Your article “Banks and fintechs join ‘stablecoin gold rush’” (FT.com, March 10) misses two key points regarding stablecoins.
Stablecoins don’t just facilitate payments in emerging markets with poor infrastructure. According to Stripe, blockchain-based stablecoins “make money movement cheaper and faster”, and they are “globally available, open-access and programmable”.
Moreover, stablecoins issued under European e-money regulations are fungible with cash, as evidenced, for example, by the fact that the ECB accounts for e-money in the same way as demand deposits. E-money is safeguarded under stringent, standard rules; it’s not the brand that tells you what the credit risk is, it’s the licence.
Like Napster for music sharing, the first generation of stablecoins were initially improvised to serve a small niche of early adopters — cryptocurrency speculators. They are ad hoc, inaccessible, mostly illegal, and unsuitable for mainstream use. The next generation of stablecoins are fungible, accessible, compliant and integrated with the existing financial infrastructure.
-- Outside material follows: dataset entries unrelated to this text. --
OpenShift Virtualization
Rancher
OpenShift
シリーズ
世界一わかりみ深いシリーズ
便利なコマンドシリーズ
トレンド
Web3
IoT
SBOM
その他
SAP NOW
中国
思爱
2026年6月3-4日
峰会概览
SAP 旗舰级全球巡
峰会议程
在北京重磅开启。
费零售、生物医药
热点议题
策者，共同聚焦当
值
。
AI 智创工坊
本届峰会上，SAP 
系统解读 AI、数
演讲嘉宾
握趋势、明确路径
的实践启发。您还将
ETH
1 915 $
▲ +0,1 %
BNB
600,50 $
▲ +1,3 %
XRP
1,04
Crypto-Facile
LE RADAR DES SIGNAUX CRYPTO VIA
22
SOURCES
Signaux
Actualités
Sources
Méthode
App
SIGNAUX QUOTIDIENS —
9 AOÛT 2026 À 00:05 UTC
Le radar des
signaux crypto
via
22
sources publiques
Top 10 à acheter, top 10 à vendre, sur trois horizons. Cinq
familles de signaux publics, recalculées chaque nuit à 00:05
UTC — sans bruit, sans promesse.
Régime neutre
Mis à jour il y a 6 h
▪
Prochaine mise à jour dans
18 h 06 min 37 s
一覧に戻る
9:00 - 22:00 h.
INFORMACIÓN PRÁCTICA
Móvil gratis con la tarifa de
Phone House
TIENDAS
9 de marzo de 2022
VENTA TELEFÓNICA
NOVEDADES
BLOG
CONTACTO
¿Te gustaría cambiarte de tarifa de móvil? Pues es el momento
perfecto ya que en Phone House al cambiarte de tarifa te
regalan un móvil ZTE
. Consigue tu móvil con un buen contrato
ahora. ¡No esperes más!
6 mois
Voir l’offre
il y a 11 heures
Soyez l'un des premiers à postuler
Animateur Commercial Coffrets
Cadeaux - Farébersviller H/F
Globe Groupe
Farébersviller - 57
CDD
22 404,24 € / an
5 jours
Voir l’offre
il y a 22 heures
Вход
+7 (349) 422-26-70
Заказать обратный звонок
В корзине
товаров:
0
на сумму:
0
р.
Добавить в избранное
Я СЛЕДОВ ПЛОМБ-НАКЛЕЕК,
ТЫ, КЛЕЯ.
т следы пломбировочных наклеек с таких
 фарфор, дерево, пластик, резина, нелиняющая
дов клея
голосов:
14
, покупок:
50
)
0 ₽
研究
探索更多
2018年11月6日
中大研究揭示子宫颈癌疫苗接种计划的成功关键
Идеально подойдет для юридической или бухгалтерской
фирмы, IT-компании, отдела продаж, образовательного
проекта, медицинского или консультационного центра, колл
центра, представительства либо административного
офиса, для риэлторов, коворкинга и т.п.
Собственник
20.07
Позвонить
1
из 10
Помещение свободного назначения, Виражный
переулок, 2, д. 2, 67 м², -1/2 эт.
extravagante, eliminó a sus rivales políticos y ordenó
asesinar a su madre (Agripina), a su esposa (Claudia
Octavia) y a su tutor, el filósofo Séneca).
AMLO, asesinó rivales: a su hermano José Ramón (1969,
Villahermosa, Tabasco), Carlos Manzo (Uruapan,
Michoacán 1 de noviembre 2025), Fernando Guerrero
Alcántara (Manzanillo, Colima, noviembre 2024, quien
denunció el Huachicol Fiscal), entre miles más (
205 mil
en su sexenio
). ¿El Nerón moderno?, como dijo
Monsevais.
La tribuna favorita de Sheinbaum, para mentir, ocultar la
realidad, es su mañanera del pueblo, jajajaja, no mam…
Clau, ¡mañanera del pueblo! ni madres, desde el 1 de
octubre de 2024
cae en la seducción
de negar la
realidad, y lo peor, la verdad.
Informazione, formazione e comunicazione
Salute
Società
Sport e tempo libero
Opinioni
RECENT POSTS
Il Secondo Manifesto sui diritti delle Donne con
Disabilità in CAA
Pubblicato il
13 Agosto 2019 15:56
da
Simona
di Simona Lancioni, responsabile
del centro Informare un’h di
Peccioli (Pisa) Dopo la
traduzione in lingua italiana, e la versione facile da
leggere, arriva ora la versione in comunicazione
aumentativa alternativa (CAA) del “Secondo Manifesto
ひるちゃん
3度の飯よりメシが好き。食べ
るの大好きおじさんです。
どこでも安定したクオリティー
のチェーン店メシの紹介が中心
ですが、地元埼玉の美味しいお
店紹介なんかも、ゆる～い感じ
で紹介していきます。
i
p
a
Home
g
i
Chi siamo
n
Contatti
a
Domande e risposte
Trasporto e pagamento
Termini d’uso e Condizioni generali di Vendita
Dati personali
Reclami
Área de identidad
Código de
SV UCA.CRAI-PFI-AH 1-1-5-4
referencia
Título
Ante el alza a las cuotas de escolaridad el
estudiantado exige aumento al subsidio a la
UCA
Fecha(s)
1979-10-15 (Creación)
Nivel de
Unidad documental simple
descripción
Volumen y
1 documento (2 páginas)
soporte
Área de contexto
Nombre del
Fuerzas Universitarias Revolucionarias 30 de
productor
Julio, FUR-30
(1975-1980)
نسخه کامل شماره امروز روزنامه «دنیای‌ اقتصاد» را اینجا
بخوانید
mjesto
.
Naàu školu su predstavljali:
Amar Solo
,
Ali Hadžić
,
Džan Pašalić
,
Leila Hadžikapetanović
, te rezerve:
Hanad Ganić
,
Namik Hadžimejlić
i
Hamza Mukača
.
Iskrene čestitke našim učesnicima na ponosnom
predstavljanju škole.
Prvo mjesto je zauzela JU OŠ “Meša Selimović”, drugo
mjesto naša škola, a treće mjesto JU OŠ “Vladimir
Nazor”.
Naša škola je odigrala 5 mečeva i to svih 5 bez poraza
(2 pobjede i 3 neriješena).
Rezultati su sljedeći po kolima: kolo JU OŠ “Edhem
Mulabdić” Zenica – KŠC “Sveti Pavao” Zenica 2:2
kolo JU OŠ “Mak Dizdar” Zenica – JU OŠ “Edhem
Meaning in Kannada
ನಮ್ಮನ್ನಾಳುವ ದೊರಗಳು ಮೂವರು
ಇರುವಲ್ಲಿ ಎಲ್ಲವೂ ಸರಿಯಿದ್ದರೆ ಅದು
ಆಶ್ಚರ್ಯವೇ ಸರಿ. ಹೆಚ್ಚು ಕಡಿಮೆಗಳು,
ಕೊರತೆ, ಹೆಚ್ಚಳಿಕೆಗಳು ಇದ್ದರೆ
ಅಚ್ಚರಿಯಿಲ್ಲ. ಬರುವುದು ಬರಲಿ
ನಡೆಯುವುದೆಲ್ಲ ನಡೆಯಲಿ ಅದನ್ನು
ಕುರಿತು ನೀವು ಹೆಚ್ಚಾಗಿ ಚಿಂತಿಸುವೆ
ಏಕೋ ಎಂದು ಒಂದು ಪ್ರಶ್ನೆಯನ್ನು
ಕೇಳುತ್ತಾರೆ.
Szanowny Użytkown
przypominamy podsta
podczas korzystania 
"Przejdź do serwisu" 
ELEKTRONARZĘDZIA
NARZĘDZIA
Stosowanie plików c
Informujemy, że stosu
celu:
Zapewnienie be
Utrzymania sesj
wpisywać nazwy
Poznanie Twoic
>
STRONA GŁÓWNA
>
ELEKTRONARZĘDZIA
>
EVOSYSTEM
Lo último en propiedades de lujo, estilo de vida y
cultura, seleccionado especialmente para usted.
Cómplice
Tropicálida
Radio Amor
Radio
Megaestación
Like with other onchain assets — transactions recorded on a blockchain — their programmability and open-access enables “open banking on steroids”. The next generation of stablecoins will unleash a new wave of onchain fintech apps, including peer-to-peer lending and trading of digital assets, which are much faster, simpler and cheaper than most existing fintech alternatives, in emerging or developed markets.
For incumbent banks and fintechs, stablecoins do not herald a gold rush because their infrastructure and business models are built on old paradigms. The new onchain entrants will outcompete them, and the incumbents will eventually fade away.